I wanted to write a short note to let you know about our club's (Contra Costa Cycling Club or Kovarus Wells Fargo team) annual hill climb on June 22. The climb starts at the kiosk on North Gate Road and climbs 1740 ft in 6.2 miles to the ranger house just below the junction. Last year, Nate English had the best time at 23:32.

The hill climb is open to riders of all abilities. Although this is a USAC event, we do have a public/CAT 5 category. One day USAC licenses are available for purchase at the event. The event flyer is here - 

http://www.ncnca.org/sites/default/files/05/15/2013 - 10:57pm/2447 Mt Diablo HC OKED.pdf

Registration is through bikereg (https://www.bikereg.com/Net/19390). There will be some same day registrations available.

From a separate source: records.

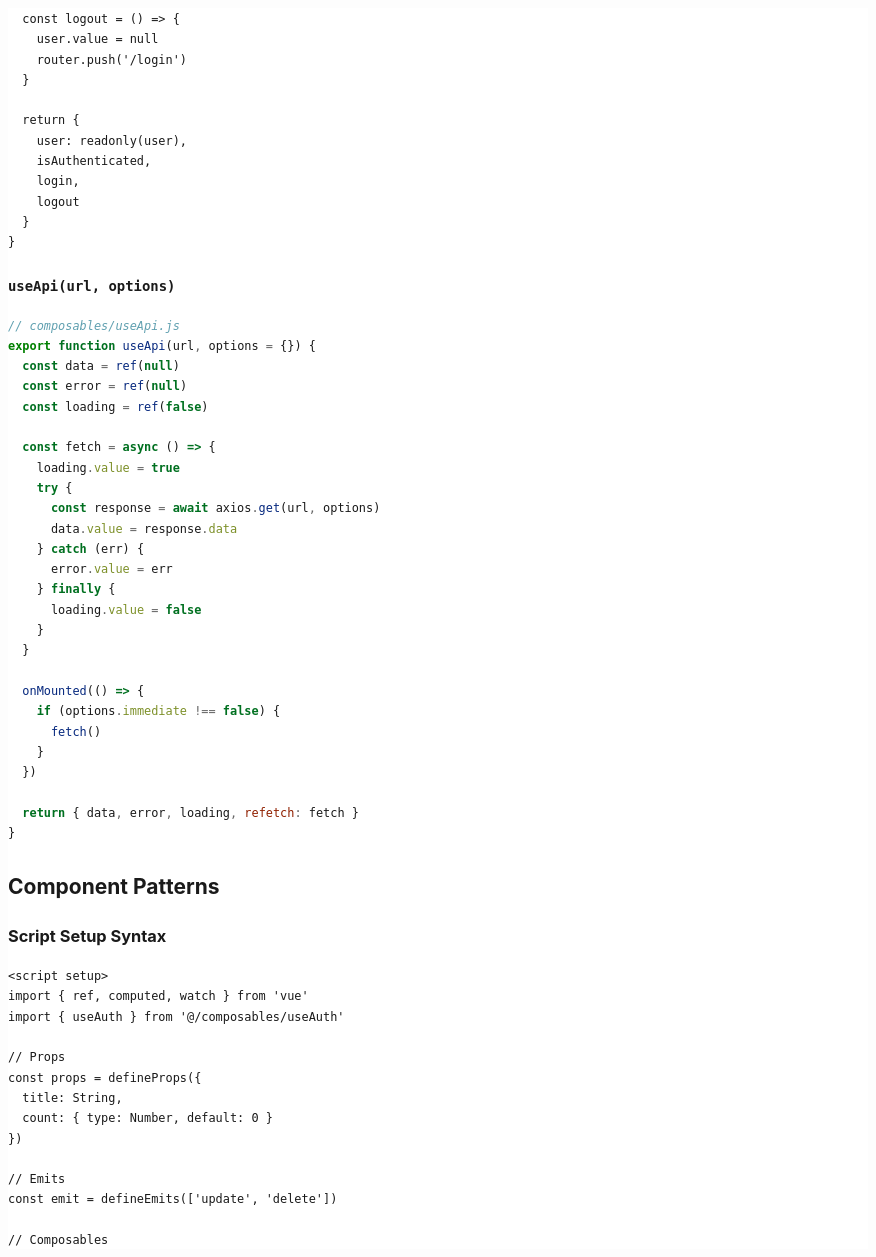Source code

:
 ```
  const logout = () => {
    user.value = null
    router.push('/login')
  }
  
  return {
    user: readonly(user),
    isAuthenticated,
    login,
    logout
  }
}
```

### `useApi(url, options)`
```javascript
// composables/useApi.js
export function useApi(url, options = {}) {
  const data = ref(null)
  const error = ref(null)
  const loading = ref(false)
  
  const fetch = async () => {
    loading.value = true
    try {
      const response = await axios.get(url, options)
      data.value = response.data
    } catch (err) {
      error.value = err
    } finally {
      loading.value = false
    }
  }
  
  onMounted(() => {
    if (options.immediate !== false) {
      fetch()
    }
  })
  
  return { data, error, loading, refetch: fetch }
}
```

## Component Patterns

### Script Setup Syntax
```vue
<script setup>
import { ref, computed, watch } from 'vue'
import { useAuth } from '@/composables/useAuth'

// Props
const props = defineProps({
  title: String,
  count: { type: Number, default: 0 }
})

// Emits
const emit = defineEmits(['update', 'delete'])

// Composables
```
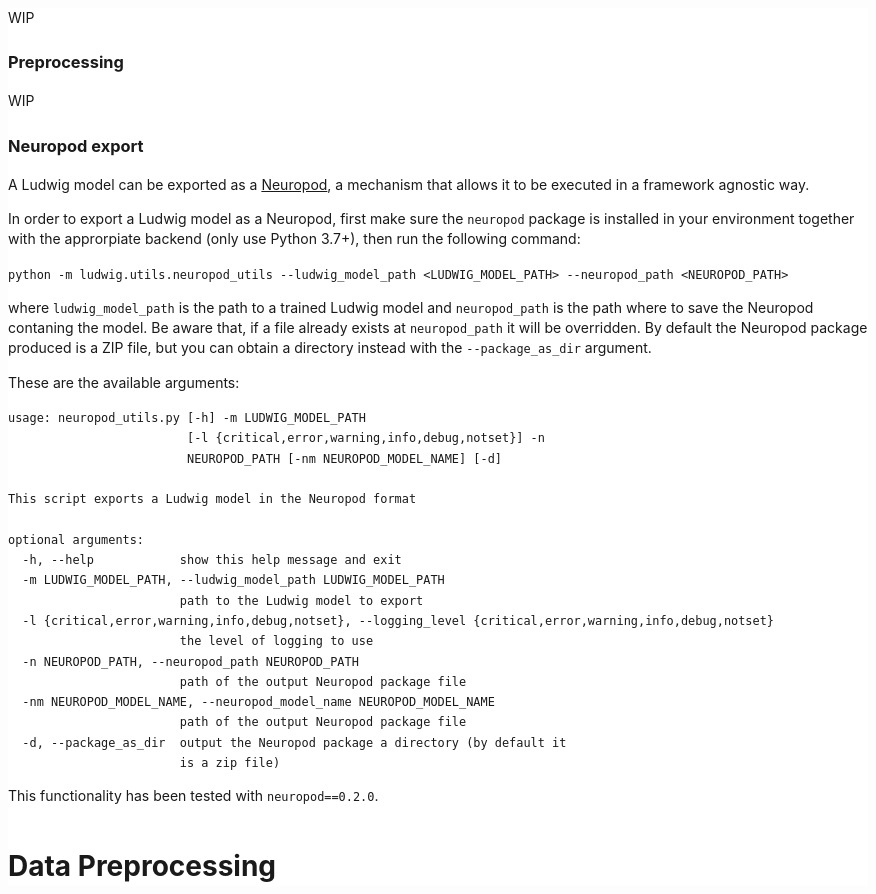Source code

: WIP


### Preprocessing

WIP


### Neuropod export

A Ludwig model can be exported as a [Neuropod](https://github.com/uber/neuropod), a mechanism that allows it to be executed in a framework agnostic way.

In order to export a Ludwig model as a Neuropod, first make sure the `neuropod` package is installed in your environment together with the approrpiate backend (only use Python 3.7+), then run the following command:

```
python -m ludwig.utils.neuropod_utils --ludwig_model_path <LUDWIG_MODEL_PATH> --neuropod_path <NEUROPOD_PATH>
```

where `ludwig_model_path` is the path to a trained Ludwig model and `neuropod_path` is the path where to save the Neuropod contaning the model.
Be aware that, if a file already exists at `neuropod_path` it will be overridden.
By default the Neuropod package produced is a ZIP file, but you can obtain a directory instead with the `--package_as_dir` argument.

These are the available arguments:
```
usage: neuropod_utils.py [-h] -m LUDWIG_MODEL_PATH
                         [-l {critical,error,warning,info,debug,notset}] -n
                         NEUROPOD_PATH [-nm NEUROPOD_MODEL_NAME] [-d]

This script exports a Ludwig model in the Neuropod format

optional arguments:
  -h, --help            show this help message and exit
  -m LUDWIG_MODEL_PATH, --ludwig_model_path LUDWIG_MODEL_PATH
                        path to the Ludwig model to export
  -l {critical,error,warning,info,debug,notset}, --logging_level {critical,error,warning,info,debug,notset}
                        the level of logging to use
  -n NEUROPOD_PATH, --neuropod_path NEUROPOD_PATH
                        path of the output Neuropod package file
  -nm NEUROPOD_MODEL_NAME, --neuropod_model_name NEUROPOD_MODEL_NAME
                        path of the output Neuropod package file
  -d, --package_as_dir  output the Neuropod package a directory (by default it
                        is a zip file)
```

This functionality has been tested with `neuropod==0.2.0`.


Data Preprocessing
==================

All proceeds from this event go to the Pete Zucker Foundation (For Pete's Sake) which raises funds to support research into finding a cure for ALS. Pete was a long time club member who was afflicted with ALS (Lou Gehrig's Disease), and recently passed away. Our club wanted to do something special for Pete and for those afflicted with this terrible disease.

Thank you for taking the time to read this.


----------



## bobonker (Feb 12, 2011)

I'm signed up. I did this event last year and had a great time! Looking forward to more of the same.

Bob


----------